The great thing about playing in a band (or even just playing a musical instrument) is the sense of fulfilment you get from learning something new or playing something well. Anyone who plays in a band will know that some of the most important parts from a drummer’s perspective are what we call breaks or set-ups ... that’s the time when the drummer varies the beat, or builds up so that the music flows from one section to the next, such as verse to chorus.
Another discipline which many of us drummers forget is basic timekeeping. We’re so focussed on our breaks (or set-ups) that we lose the sense of time and either speed up or slow down; both can be disastrous if you’re playing to a backing track or loop. We’re there as glue to hold everyone else together; to make the others (and the whole band) sound good.
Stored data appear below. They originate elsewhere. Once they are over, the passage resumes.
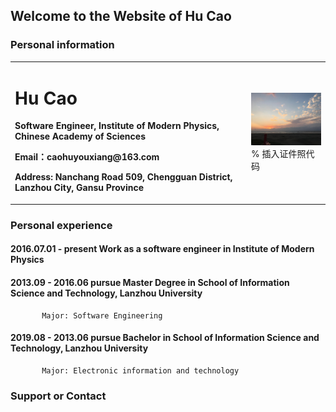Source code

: ## Welcome to the Website of Hu Cao

### Personal information
<table border="0">
  <tr>
    <td width="75%">
      <h1>Hu Cao</h1>
      <p><b>Software Engineer, Institute of Modern Physics, Chinese Academy of Sciences</b></p>
      <p><b>Email：caohuyouxiang@163.com</b></p>
      <p><b>Address: Nanchang Road 509, Chengguan District, Lanzhou City, Gansu Province</b></p>
    </td>
    <td width="25%">
      <img src="/Sunset.jpg" width="100%">      % 插入证件照代码
    </td>
  </tr>
</table>

### Personal experience
#### 2016.07.01 - present Work as a software engineer in Institute of Modern Physics
#### 2013.09 - 2016.06 pursue Master Degree in School of Information Science and Technology, Lanzhou University
           Major: Software Engineering
#### 2019.08 - 2013.06 pursue Bachelor in School of Information Science and Technology, Lanzhou University
           Major: Electronic information and technology

### Support or Contact
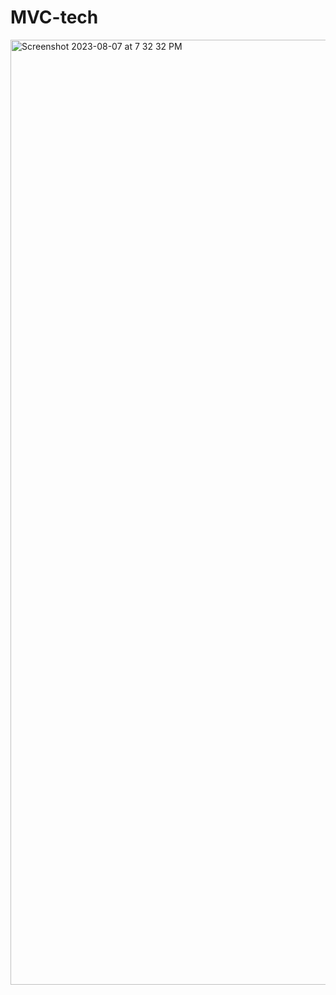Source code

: # MVC-tech

<img width="1512" alt="Screenshot 2023-08-07 at 7 32 32 PM" src="https://github.com/phill-star/MVC-tech/assets/130422301/9c11195f-0474-4bb7-a3a1-b5e9bb6741cf">
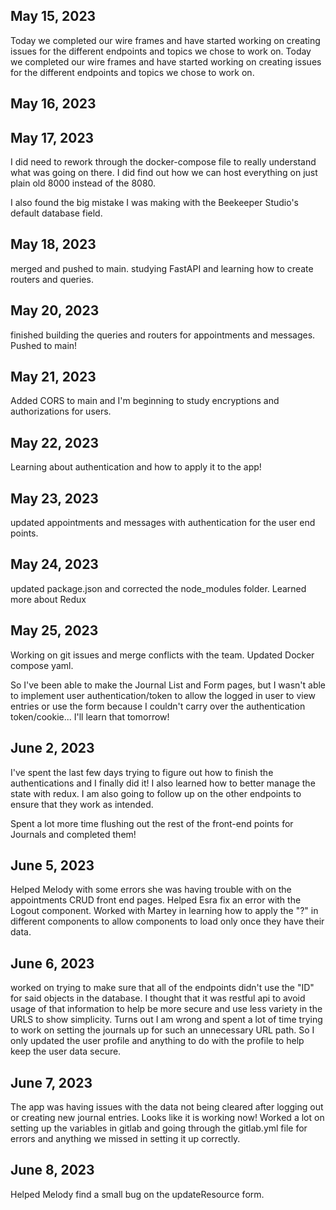 ## May 15, 2023

Today we completed our wire frames and have started working on creating issues for the different endpoints and topics we chose to work on.
Today we completed our wire frames and have started working on creating issues for the different endpoints and topics we chose to work on.

## May 16, 2023


## May 17, 2023

I did need to rework through the docker-compose file to really understand what was going on there. I did find out how we can host everything on just plain old 8000 instead of the 8080.

I also found the big mistake I was making with the Beekeeper Studio's default database field.

## May 18, 2023

merged and pushed to main. studying FastAPI and learning how to create routers and queries.

## May 20, 2023

finished building the queries and routers for appointments and messages. Pushed to main!

## May 21, 2023

Added CORS to main and I'm beginning to study encryptions and authorizations for users.

## May 22, 2023

Learning about authentication and how to apply it to the app!

## May 23, 2023

updated appointments and messages with authentication for the user end points.

## May 24, 2023

updated package.json and corrected the node_modules folder. Learned more about Redux

## May 25, 2023

Working on git issues and merge conflicts with the team. Updated Docker compose yaml.

So I've been able to make the Journal List and Form pages, but I wasn't able to implement user authentication/token to allow the logged in user to view entries or use the form because I couldn't carry over the authentication token/cookie... I'll learn that tomorrow! 

## June 2, 2023

I've spent the last few days trying to figure out how to finish the authentications and I finally did it! I also learned how to better manage the state with redux. 
I am also going to follow up on the other endpoints to ensure that they work as intended. 

Spent a lot more time flushing out the rest of the front-end points for Journals and completed them!

## June 5, 2023

Helped Melody with some errors she was having trouble with on the appointments CRUD front end pages. Helped Esra fix an error with the Logout component. Worked with Martey in learning how to apply the "?" in different components to allow components to load only once they have their data. 

## June 6, 2023
worked on trying to make sure that all of the endpoints didn't use the "ID" for said objects in the database. I thought that it was restful api to avoid usage of that information to help be more secure and use less variety in the URLS to show simplicity. Turns out I am wrong and spent a lot of time trying to work on setting the journals up for such an unnecessary URL path. So I only updated the user profile and anything to do with the profile to help keep the user data secure. 

## June 7, 2023
The app was having issues with the data not being cleared after logging out or creating new journal entries. Looks like it is working now!
Worked a lot on setting up the variables in gitlab and going through the gitlab.yml file for errors and anything we missed in setting it up correctly. 

## June 8, 2023
Helped Melody find a small bug on the updateResource form. 
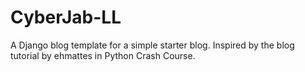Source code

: # CyberJab-LL
A Django blog template for a simple starter blog. 
Inspired by the blog tutorial by ehmattes in Python Crash Course.
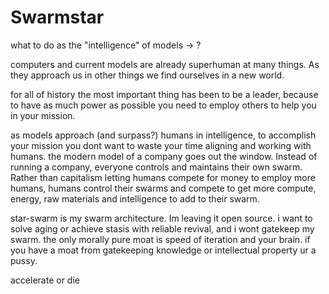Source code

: # Swarmstar

what to do as the "intelligence" of models -> ?

computers and current models are already superhuman at many things. As they approach us in other things we find ourselves in a new world.

for all of history the most important thing has been to be a leader, because to have as much power as possible you need to employ others to help you in your mission.

as models approach (and surpass?) humans in intelligence, to accomplish your mission you dont want to waste your time aligning and working with humans. the modern model of a company goes out the window. Instead of running a company, everyone controls and maintains their own swarm. Rather than capitalism letting humans compete for money to employ more humans, humans control their swarms and compete to get more compute, energy, raw materials and intelligence to add to their swarm.

star-swarm is my swarm architecture. Im leaving it open source. i want to solve aging or achieve stasis with reliable revival, and i wont gatekeep my swarm. the only morally pure moat is speed of iteration and your brain. if you have a moat from gatekeeping knowledge or intellectual property ur a pussy.

accelerate or die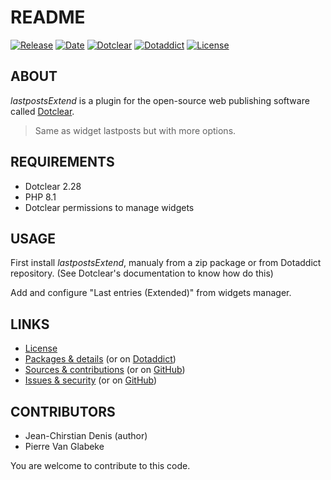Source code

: # README

[![Release](https://img.shields.io/badge/release-2023.10.19-a2cbe9.svg)](https://git.dotclear.watch/JcDenis/lastpostsExtend/releases)
[![Date](https://img.shields.io/badge/date-2023.10.19-c44d58.svg)](https://git.dotclear.watch/JcDenis/lastpostsExtend/releases)
[![Dotclear](https://img.shields.io/badge/dotclear-v2.28-137bbb.svg)](https://fr.dotclear.org/download)
[![Dotaddict](https://img.shields.io/badge/dotaddict-official-9ac123.svg)](https://plugins.dotaddict.org/dc2/details/lastpostsExtend)
[![License](https://img.shields.io/badge/license-GPL--2.0-ececec.svg)](https://git.dotclear.watch/JcDenis/lastpostsExtend/src/branch/master/LICENSE)

## ABOUT

_lastpostsExtend_ is a plugin for the open-source web publishing software called [Dotclear](https://www.dotclear.org).

> Same as widget lastposts but with more options.

## REQUIREMENTS

* Dotclear 2.28
* PHP 8.1
* Dotclear permissions to manage widgets

## USAGE

First install _lastpostsExtend_, manualy from a zip package or from 
Dotaddict repository. (See Dotclear's documentation to know how do this)

Add and configure "Last entries (Extended)" from widgets manager.

## LINKS

* [License](https://git.dotclear.watch/JcDenis/lastpostsExtend/src/branch/master/LICENSE)
* [Packages & details](https://git.dotclear.watch/JcDenis/lastpostsExtend/releases) (or on [Dotaddict](https://plugins.dotaddict.org/dc2/details/lastpostsExtend))
* [Sources & contributions](https://git.dotclear.watch/JcDenis/lastpostsExtend) (or on [GitHub](https://github.com/JcDenis/lastpostsExtend))
* [Issues & security](https://git.dotclear.watch/JcDenis/lastpostsExtend/issues) (or on [GitHub](https://github.com/JcDenis/lastpostsExtend/issues))


## CONTRIBUTORS

* Jean-Chirstian Denis (author)
* Pierre Van Glabeke

You are welcome to contribute to this code.
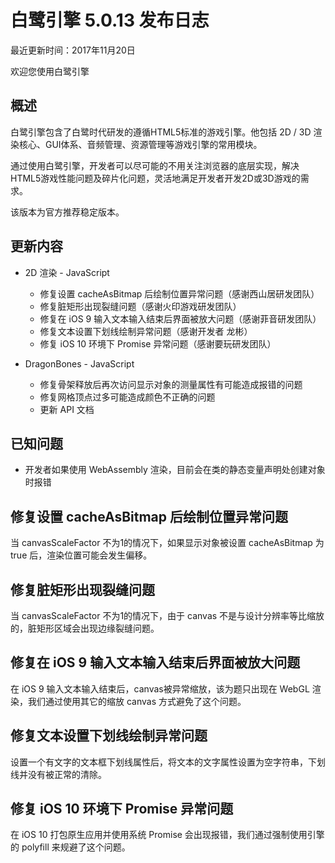 白鹭引擎 5.0.13 发布日志
===============================

最近更新时间：2017年11月20日


欢迎您使用白鹭引擎

## 概述

白鹭引擎包含了白鹭时代研发的遵循HTML5标准的游戏引擎。他包括 2D / 3D 渲染核心、GUI体系、音频管理、资源管理等游戏引擎的常用模块。

通过使用白鹭引擎，开发者可以尽可能的不用关注浏览器的底层实现，解决HTML5游戏性能问题及碎片化问题，灵活地满足开发者开发2D或3D游戏的需求。

该版本为官方推荐稳定版本。

## 更新内容

* 2D 渲染 - JavaScript
    * 修复设置 cacheAsBitmap 后绘制位置异常问题（感谢西山居研发团队）
    * 修复脏矩形出现裂缝问题（感谢火印游戏研发团队）
    * 修复在 iOS 9 输入文本输入结束后界面被放大问题（感谢菲音研发团队）
    * 修复文本设置下划线绘制异常问题（感谢开发者 龙彬）
    * 修复 iOS 10 环境下 Promise 异常问题（感谢要玩研发团队）

* DragonBones - JavaScript
    * 修复骨架释放后再次访问显示对象的测量属性有可能造成报错的问题
    * 修复网格顶点过多可能造成颜色不正确的问题
    * 更新 API 文档

## 已知问题

* 开发者如果使用 WebAssembly 渲染，目前会在类的静态变量声明处创建对象时报错

## 修复设置 cacheAsBitmap 后绘制位置异常问题
当 canvasScaleFactor 不为1的情况下，如果显示对象被设置 cacheAsBitmap 为 true 后，渲染位置可能会发生偏移。

## 修复脏矩形出现裂缝问题
当 canvasScaleFactor 不为1的情况下，由于 canvas 不是与设计分辨率等比缩放的，脏矩形区域会出现边缘裂缝问题。

## 修复在 iOS 9 输入文本输入结束后界面被放大问题
在 iOS 9 输入文本输入结束后，canvas被异常缩放，该为题只出现在 WebGL 渲染，我们通过使用其它的缩放 canvas 方式避免了这个问题。

## 修复文本设置下划线绘制异常问题
设置一个有文字的文本框下划线属性后，将文本的文字属性设置为空字符串，下划线并没有被正常的清除。

## 修复 iOS 10 环境下 Promise 异常问题
在 iOS 10 打包原生应用并使用系统 Promise 会出现报错，我们通过强制使用引擎的 polyfill 来规避了这个问题。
On a slightly different (but related) tack, we have just completed some intensive karate training with our Japanese senei, Sensei Akita. Whilst we huffed and puffed and drew on energy that we didn’t know was still there, we were constantly reminded to focus on our technique. Each move, punch, kick and block has a start, a direction and an end. Any energy expended beyond the end of the movement is wasted and serves no purpose (except to drain us of energy we need).
You see, although drumming and karate are very different disciplines, they have common elements, elements and principles which actually overflow into our daily life.
- The element of focus … What am I doing? Where am I aiming? How am I going to do it? How can I do it to the best of my ability? When do I start? When do I finish? I need to know what I’m doing and why
- The element of energy … How much energy do I need to inject into what I do? When do I need to inject it? When do I need to stop? Too much and I risk damage; too little and I cannot do what I need to
- The element of timing … When is the right time? When do I need to speed up/work harder? When can I slow down/relax? When do I need to keep going at it constantly until I finish the job?
- The element of after effects … When I’ve finished, what impression do I leave? Do people want more, or less? Is there a cost to what I’ve done, whether personal or to others? Will I/they remember what I’ve done/said?
Perhaps we need to evaluate some of our actions and intentions before we ever execute them, asking ourselves some basic questions and only then make a decision as to whether we do them/say them, or not. What we do may carry a cost (a bit like aching after a karate training session) but in a similar way, some of that cost, pain or discomfort may just contribute to our growth and development.